O caranguejo, crustáceo conhecido por sua forte tradição cultural, econômica e gastronômica no Ceará e por desempenhar um papel ecológico importante nos manguezais, pode estar sendo contaminado por compostos químicos industriais tóxicos e com potencial de desregular o sistema hormonal de humanos.
É o que aponta um estudo inédito desenvolvido por pesquisadores da Universidade Federal do Ceará (UFC) e publicado nesta quarta-feira, 2, na revista internacional Marine Environmental Research.

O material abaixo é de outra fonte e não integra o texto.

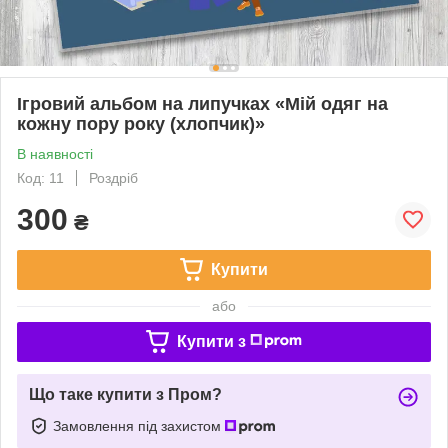
Ігровий альбом на липучках «Мій одяг на
кожну пору року (хлопчик)»
В наявності
Код: 11
Роздріб
300
₴
Купити
або
Купити з
Що таке купити з Пром?
Замовлення під захистом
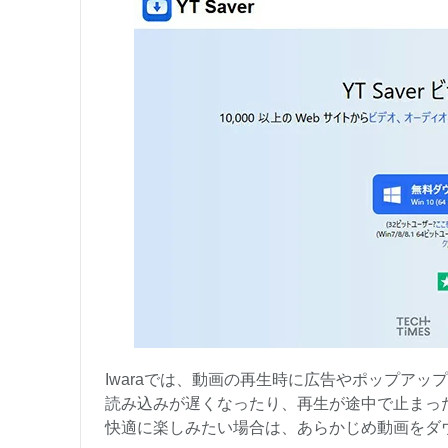
Iwaraでは、動画の再生時に広告やポップア
読み込みが遅くなったり、再生が途中で止まっ
快適に楽しみたい場合は、あらかじめ動画をダ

Os resultados, considerados “preocupantes” pelos autores, indicam que caranguejos coletados no litoral de Fortim, no litoral leste do Ceará, a cerca de 118 quilômetros de Fortaleza, apresentaram concentrações elevadas de análogos do bisfenol A (BPA) — uma família de compostos químicos amplamente utilizada na fabricação de plásticos, resinas e embalagens de uso cotidiano.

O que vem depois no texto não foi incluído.